BioE Post-Doc: Schwerdt Laboratory (Probing the Role of Dopamine in Mood and Movement Control)
The Schwerdt Laboratory at the University of Pittsburgh has an opening for a Postdoctoral Associate in Probing the Role of Dopamine in Mood and Movement Control in Nonhuman Primates including Models of Parkinson’s Disease. The research involves applying multi-modal brain implantable systems in non-human primates (NHPs, rhesus monkeys) to uncover the co-active molecular dopamine and electrical neural signaling underlying key decision making, mood regulation, motor control behaviors, and how these evolve over the course of learning in health and in disease (e.g. Parkinson’s disease). The Schwerdt lab previously established cutting-edge methods to look at brain activity in a new way, that is, by recording both chemical (i.e. dopamine) and electrical (spike and local field potential) neural activity using electrochemistry (FSCV) and electrophysiology, respectively, and to be able to do this over chronic year-long time scales. This position involves leading experimental design to collect and analyze large-scale neural signals (dopamine, spikes, and oscillations) made from striatum and interconnected basal ganglia regions of task performing rhesus monkeys.
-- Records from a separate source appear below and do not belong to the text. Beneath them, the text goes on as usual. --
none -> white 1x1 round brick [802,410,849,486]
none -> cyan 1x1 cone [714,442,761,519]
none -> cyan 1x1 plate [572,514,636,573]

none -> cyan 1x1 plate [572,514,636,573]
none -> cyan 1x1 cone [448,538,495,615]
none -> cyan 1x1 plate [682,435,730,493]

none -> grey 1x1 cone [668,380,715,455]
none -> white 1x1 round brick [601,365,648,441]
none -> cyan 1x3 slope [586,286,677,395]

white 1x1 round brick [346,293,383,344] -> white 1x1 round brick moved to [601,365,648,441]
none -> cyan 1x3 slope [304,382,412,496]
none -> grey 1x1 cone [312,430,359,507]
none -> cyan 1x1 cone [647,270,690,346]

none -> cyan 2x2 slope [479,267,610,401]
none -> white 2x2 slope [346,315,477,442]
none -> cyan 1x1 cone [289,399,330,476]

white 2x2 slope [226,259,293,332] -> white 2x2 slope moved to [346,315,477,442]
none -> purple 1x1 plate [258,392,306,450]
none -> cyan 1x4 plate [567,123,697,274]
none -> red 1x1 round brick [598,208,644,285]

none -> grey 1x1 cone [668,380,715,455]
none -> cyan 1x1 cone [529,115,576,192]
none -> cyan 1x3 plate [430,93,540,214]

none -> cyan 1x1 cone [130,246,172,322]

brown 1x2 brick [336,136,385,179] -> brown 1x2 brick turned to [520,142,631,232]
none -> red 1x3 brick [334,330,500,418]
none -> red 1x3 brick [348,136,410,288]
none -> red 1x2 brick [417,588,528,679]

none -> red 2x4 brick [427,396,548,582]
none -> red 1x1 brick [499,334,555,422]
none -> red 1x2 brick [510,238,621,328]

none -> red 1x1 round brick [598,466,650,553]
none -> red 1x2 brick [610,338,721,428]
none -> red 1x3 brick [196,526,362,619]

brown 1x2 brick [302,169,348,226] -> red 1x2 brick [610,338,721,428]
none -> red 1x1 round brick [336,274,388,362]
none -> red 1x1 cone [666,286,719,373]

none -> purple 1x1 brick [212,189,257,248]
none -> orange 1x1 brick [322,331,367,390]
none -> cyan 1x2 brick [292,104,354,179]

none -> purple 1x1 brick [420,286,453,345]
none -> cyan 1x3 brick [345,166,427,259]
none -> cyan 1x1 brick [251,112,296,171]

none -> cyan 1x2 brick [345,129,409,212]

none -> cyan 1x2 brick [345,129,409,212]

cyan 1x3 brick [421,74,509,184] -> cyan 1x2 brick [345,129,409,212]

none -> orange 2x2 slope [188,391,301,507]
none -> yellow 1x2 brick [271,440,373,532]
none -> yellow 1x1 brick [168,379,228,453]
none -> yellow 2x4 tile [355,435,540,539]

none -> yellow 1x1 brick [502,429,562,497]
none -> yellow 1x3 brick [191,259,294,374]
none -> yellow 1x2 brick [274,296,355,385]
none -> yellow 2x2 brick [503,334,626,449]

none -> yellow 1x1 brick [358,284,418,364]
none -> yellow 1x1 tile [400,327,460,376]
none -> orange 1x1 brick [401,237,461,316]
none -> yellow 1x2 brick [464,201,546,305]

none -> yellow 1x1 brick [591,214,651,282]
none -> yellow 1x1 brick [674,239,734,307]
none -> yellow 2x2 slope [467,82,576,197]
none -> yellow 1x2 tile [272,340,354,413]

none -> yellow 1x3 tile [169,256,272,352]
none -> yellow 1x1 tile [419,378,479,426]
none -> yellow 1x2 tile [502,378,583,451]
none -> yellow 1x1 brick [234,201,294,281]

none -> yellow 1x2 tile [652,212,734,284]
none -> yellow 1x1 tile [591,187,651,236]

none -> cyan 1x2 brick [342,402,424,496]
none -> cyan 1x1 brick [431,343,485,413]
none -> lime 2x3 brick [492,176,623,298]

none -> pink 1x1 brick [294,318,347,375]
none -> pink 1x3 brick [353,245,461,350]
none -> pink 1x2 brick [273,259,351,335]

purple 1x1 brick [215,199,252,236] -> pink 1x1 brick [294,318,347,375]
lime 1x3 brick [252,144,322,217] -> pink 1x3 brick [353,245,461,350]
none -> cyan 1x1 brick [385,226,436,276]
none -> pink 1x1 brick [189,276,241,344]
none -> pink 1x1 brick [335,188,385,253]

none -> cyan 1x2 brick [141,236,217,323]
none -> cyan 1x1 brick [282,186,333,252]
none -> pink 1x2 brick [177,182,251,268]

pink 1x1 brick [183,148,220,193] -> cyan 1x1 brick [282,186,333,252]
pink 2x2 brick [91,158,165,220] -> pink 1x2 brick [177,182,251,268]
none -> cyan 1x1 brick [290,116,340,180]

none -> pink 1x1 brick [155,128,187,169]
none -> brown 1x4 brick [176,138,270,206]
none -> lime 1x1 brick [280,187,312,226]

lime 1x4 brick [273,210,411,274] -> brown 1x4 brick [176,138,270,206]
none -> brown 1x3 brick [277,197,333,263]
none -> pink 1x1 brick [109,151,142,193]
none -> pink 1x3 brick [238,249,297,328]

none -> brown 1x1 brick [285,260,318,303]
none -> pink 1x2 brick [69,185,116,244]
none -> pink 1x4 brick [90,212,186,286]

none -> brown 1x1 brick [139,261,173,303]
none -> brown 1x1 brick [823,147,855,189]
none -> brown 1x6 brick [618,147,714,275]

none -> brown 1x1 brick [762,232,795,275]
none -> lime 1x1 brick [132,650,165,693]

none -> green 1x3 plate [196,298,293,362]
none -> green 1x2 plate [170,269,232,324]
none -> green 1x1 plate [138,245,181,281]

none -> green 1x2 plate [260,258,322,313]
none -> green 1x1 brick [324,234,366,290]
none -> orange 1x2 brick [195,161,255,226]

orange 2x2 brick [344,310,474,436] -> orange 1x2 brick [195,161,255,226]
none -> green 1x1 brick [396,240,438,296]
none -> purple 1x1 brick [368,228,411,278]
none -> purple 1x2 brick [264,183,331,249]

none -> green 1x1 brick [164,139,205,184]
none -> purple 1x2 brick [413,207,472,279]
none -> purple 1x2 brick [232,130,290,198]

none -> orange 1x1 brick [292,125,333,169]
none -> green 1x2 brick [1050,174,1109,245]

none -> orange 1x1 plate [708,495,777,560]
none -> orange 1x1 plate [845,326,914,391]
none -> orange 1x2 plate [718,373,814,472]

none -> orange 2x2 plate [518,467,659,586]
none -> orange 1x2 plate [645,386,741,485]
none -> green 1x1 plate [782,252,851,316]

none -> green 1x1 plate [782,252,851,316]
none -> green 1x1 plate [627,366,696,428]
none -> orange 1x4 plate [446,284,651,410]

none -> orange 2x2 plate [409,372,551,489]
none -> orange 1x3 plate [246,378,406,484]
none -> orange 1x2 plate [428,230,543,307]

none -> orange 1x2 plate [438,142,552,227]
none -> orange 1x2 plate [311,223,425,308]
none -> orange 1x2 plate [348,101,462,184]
This position offers opportunities for growth and expansion of skills in advanced primate neurophysiology and brain activity mapping (e.g. electrochemistry, electrophysiology, microstimulation, neurosurgery, task design), microfabrication, and systems neuroscience. The individual is expected to work as a team with the principal investigator and other undergraduate and graduate students, and laboratory technicians. The individual is expected to prepare and write high quality journal papers for peer-review and scientific dissemination, present significant research progress in scientific workshops and/or conferences, and participate in grant writing.
Candidates should hold a Ph.D. in neuroscience, engineering (electrical, bio-, biomedical, chemical, or mechanical), biology, psychology, computer science or another computational major, mathematics, physics, or other related fields (e.g. chemistry, neurobiology, etc.) and have excellent communication and interpersonal skills, organizational skills, strong work ethics and motivational drive, the ability to design and carry out research independently, and evidence of sufficient research experiences (e.g. publication record). Highly competitive applicants will have experience in one or more of the following: non-human primate electrophysiology; neuroscience; behavioral training and task design; computational analysis, modeling, and programming in Matlab; data science, statistics, machine learning or other advanced mathematical computational and analytic techniques to analyze neural data; animal handling and surgeries; and/or grant writing.